Beyond crunch time - to God's time
Sometimes we all feel painted into a corner by time constraints. Maybe we have too much to do in too little time. Or face an impending deadline. Or fly halfway around the world - as a friend and I did recently - and find we've lost out on a whole day.
Actually, though, these experiences can be productive. They can teach us to deal more effectively with time pressure. They can show us our own capacities - for example, to do a task in half the time it usually takes. But beyond that, these circumstances can force us to redeem the whole conventional concept of time. They can push us to discover a kind of time that transcends the 24-hour-day paradigm. They can inspire us to measure the events of our life in a more spiritual way. And ultimately, in God's way.
A couple of years ago, on a plane trip from Boston to Tokyo, a flight attendant heard me calculating what time it would be when we arrived - and how much sleep we'd lose on the way.
"Forget about the time!" she said. "I learned a long time ago that you talk yourself into feeling exhausted when you count hours. Just live in the NOW when you arrive in Tokyo - and you'll be fine."
Living in the now - without fretting about the past, the future - is what little children do.

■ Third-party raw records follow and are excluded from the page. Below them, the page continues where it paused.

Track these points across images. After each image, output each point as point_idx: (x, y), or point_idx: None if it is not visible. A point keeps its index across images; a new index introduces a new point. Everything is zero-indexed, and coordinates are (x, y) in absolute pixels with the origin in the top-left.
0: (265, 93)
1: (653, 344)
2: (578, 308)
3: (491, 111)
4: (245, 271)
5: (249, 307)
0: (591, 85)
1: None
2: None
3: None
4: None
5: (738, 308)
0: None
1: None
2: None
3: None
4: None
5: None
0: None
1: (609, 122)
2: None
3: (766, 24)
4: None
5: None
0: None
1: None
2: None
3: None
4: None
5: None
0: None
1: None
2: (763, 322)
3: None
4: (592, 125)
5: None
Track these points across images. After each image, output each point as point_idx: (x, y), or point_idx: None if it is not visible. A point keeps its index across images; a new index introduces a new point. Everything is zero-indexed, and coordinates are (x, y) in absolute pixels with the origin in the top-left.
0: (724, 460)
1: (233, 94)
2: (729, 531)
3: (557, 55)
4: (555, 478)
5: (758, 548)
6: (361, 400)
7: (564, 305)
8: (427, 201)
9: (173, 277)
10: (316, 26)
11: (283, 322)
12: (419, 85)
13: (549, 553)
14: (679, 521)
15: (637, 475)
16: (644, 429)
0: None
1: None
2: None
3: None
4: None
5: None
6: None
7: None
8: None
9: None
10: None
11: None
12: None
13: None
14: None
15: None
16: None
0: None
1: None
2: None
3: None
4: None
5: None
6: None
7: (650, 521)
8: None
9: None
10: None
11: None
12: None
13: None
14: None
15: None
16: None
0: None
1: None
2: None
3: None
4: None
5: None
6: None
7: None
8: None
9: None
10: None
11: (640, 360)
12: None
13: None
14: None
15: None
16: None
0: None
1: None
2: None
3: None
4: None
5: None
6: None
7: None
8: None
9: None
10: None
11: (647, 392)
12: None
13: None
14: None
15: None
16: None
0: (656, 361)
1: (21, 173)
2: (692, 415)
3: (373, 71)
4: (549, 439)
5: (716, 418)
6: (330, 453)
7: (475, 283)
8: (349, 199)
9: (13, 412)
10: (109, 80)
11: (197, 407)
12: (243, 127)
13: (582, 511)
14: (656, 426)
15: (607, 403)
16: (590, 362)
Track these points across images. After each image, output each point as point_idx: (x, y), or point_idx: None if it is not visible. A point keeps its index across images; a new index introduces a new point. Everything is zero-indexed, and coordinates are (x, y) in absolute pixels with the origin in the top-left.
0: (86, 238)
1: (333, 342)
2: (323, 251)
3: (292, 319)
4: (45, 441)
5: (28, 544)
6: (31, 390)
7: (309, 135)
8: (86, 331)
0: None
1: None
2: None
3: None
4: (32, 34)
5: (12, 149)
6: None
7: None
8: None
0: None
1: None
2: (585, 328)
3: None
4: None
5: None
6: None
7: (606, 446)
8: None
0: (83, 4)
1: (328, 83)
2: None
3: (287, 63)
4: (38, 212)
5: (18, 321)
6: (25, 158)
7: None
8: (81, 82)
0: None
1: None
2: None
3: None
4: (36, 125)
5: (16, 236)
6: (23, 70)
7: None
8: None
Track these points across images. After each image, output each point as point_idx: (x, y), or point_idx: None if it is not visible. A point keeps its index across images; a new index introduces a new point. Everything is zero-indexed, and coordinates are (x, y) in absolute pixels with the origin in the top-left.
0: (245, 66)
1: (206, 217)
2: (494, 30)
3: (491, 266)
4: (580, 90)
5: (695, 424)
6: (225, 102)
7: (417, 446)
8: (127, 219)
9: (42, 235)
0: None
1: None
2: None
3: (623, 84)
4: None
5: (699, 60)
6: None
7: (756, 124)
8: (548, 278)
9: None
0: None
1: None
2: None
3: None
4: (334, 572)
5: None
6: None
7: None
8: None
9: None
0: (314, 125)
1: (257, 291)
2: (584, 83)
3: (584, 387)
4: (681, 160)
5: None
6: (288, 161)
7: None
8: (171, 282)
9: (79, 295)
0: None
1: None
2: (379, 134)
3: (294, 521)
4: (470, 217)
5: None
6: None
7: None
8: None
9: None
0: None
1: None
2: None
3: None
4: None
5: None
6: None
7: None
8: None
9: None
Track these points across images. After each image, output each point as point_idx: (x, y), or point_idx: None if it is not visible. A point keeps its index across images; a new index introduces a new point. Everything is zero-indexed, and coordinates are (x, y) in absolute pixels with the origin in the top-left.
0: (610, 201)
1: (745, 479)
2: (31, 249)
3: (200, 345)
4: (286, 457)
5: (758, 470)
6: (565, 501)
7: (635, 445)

And it's what the Bible recommends that all of us do. "Behold, now is the accepted time; behold, now is the day of salvation," St. Paul wrote (II Cor. 6:2).
The fact is, God's time is a forever now. Because, as Jesus said, God's "kingdom" is "come" (Matt. 6:10). His absolute control is for real - in every place, person, and time - eternally. Yet God's time is utterly beyond the time that's measured by finite seconds, minutes, hours, days, years. It's Spirit-based. And it's totally good because that's the way God is. The composer Johann Sebastian Bach believed this intuitively - and named one of his most glorious compositions "God's time is best."
Seeing finite time pressures as not having the last word accelerates the demise of those pressures. It exposes their speciousness in the face of eternal NOW-time. "Science and Health with Key to the Scriptures," by Mary Baker Eddy, explains how this happens: "The objects of time and sense disappear in the illumination of spiritual understanding, and Mind measures time according to the good that is unfolded" (pg. 584).
A young woman named Shelby learned to measure time this way in an urgent situation. Her baby was 10 days overdue. The obstetrician was so concerned about Shelby's health, and the baby's, that he gave her an ultimatum. If labor didn't begin naturally by 7 o'clock the next morning, she was to report to the hospital to have the delivery induced medically. This procedure, she was told, would present new challenges for her - possibly a Caesarean delivery.
"This is pressure!" Shelby told her mom as they discussed this. "I've got one day to have this baby."
But then they asked themselves some key questions: Who really created this baby? Wasn't it God, the Father and Mother of the universe? And isn't this child actually made in the likeness of its divine Parent, spiritual and right in every way? Most important, isn't this baby an eternal being, like its creator, without beginning and without end? Isn't it an idea above and beyond a crunching deadline rooted in mortal time?
For Shelby and her mom, asking and answering these questions was a form of prayer. And it pointed them directly to God - and His noble, already-complete creation. It took all the pressure off. Shelby felt confident that God - and God alone - would reveal His creation to her. In His own way.
And that's what happened. In the wee hours of the next morning, she told her husband it was time to go to the hospital. And at 5:28 a.m., their daughter arrived according to God's time - an hour and 32 minutes before the 7 a.m. deadline!
Yes, Bach had it right. God's time is best.